In the fall of 2022 the social-media giant, which owns Facebook, Instagram and WhatsApp, laid off 11,000 people, including 871 at its Manhattan offices. On March 14 CEO Mark Zuckerberg said the firm would downsize by an additional 10,000 employees and remove 5,000 open job listings in the coming months, beginning with recruiters in March. A city notice was not filed at that time.
In Zuckerberg’s announcement, he noted that tech groups would find out details about the layoffs in late April. On Wednesday the company said that an additional 4,000 workers would lose their jobs. The city filing shows the sites losing workers are 72 9th Ave. and 30 Hudson Yards.
The downsizing is part of what Zuckerberg has titled Meta’s “year of efficiency.”
“The goals of this work are: (1) to make us a better technology company and (2) to improve our financial performance in a difficult environment so we can execute our long-term vision,” Zuckerberg wrote in a March letter.
Leaders at Meta are tasked with flattening the organization, canceling lower-priority projects and reducing hiring rates, Zuckerberg said.
City employers in the information industry, which includes several tech sectors, added 1,900 jobs in March.

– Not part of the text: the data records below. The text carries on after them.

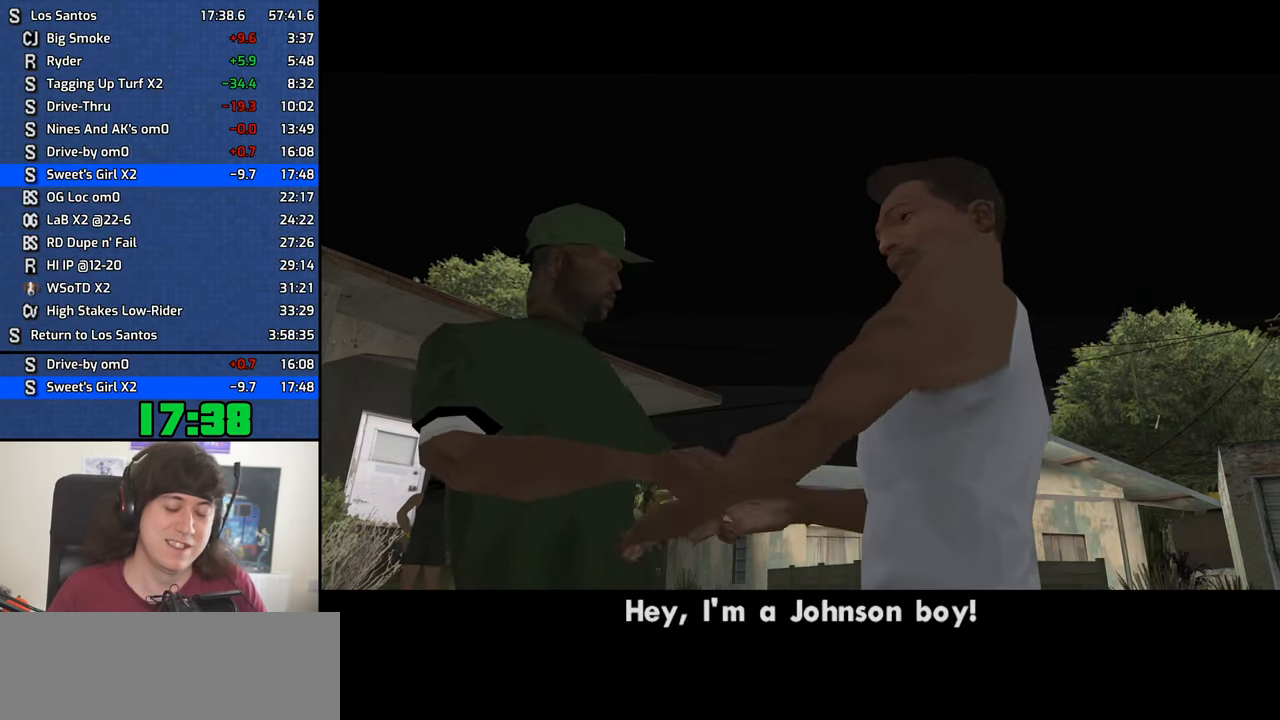
Gameplay with keyboard and mouse; each line is a JSON object with the keys and mouse buttons held at the frame after it. "events" lists presses ("down") and releases ("up") of "1", "2", "3", "4", "5", "6", "8", "a", "alt", "b", "c", "ctrl", "d", "down", "e", "escape", "f", "f1", "f2", "f3", "g", "h", "left", "n", "num2", "q", "r", "right", "s", "shift", "space", "t", "tab", "up", "v", "w", "x", "y", "z", "mouse_left", "mouse_middle", "mouse_right", "mouse_wheel_up" and "mouse_wheel_down" between this image and that frame as [ms after this image, input, new state], when the widget could be followed in between. "mouse_left", "mouse_middle", "mouse_right", "mouse_wheel_up", "mouse_wheel_down" = the "left", "middle", "right", "wheel_up", "wheel_down" buttons of the "mouse" list. No other keys are recorded. Mouse movement is not recorded.
{"keys": [], "mouse": []}
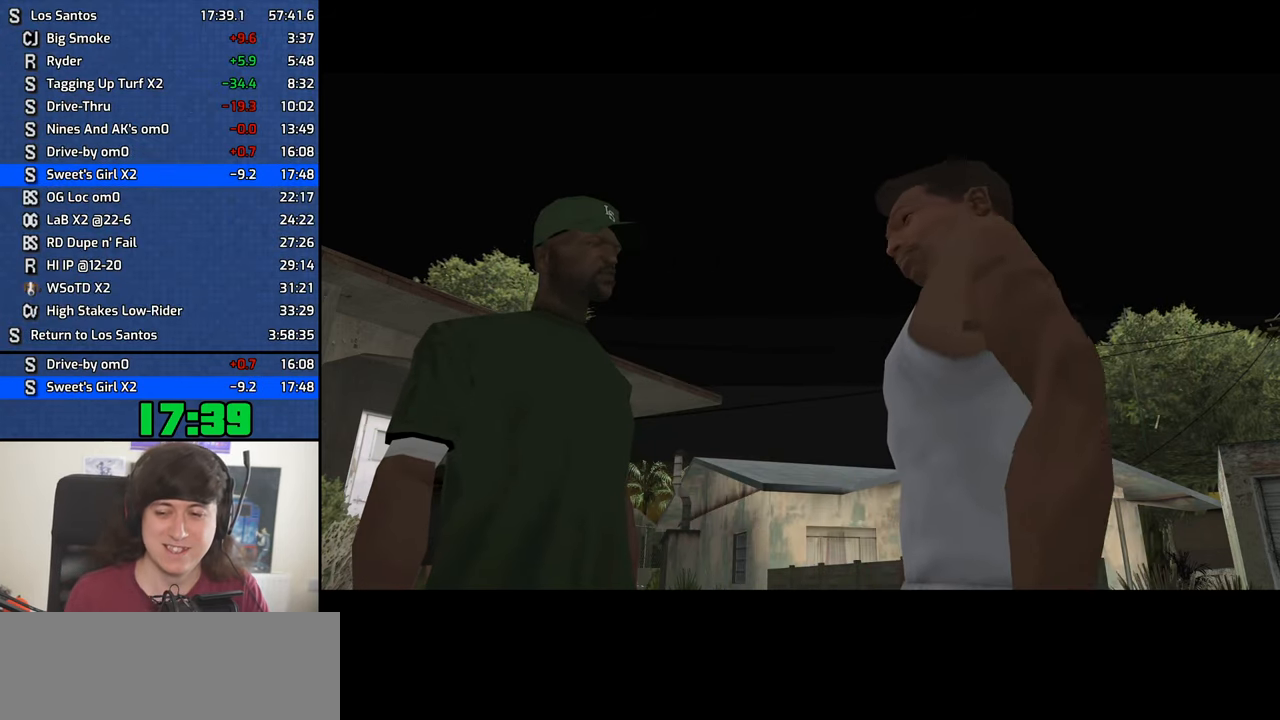
{"keys": [], "mouse": [], "events": []}
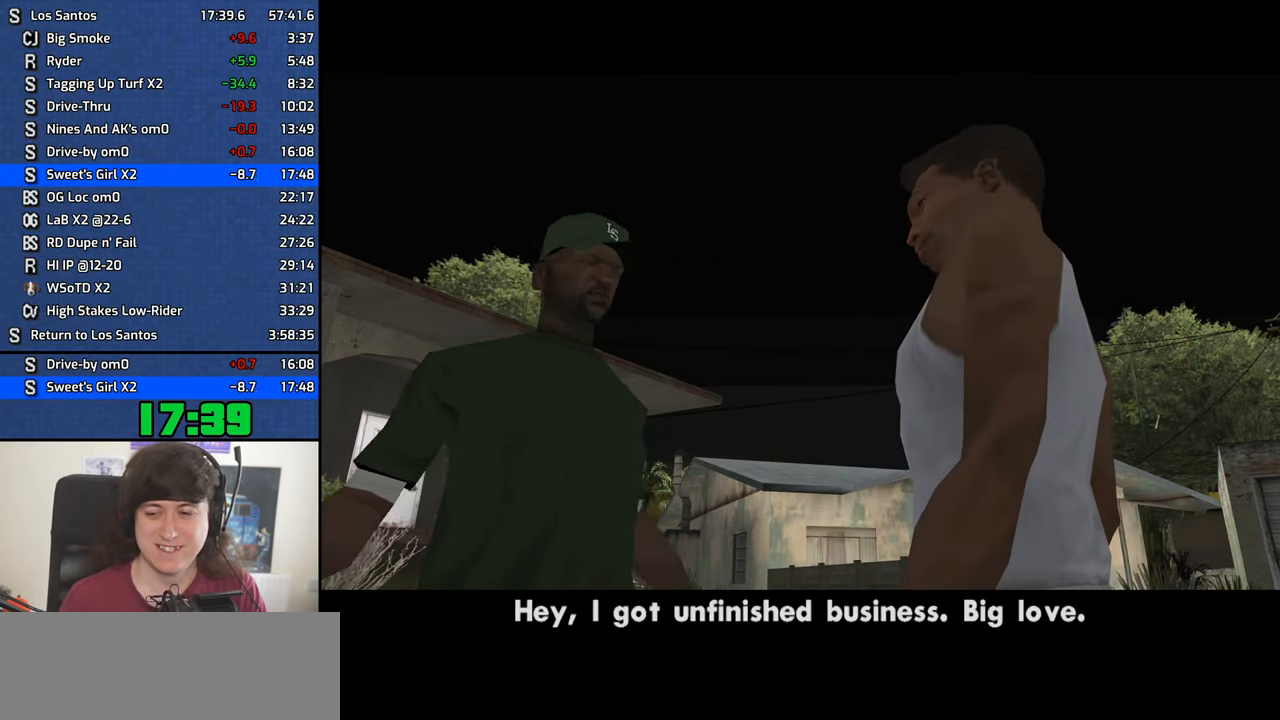
{"keys": [], "mouse": [], "events": []}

That contradicts the steady news of layoffs, according to figures released last week from the New York Department of Labor. Sector employers have 5,400 fewer positions than they did in December 2022, however, a hint of the end of the yearslong hiring war at top tech employers.
After two years of fast job growth, Meta’s employee count reached 87,000 last year, just before the layoffs. The company will announce its first quarter results on Wednesday after market close.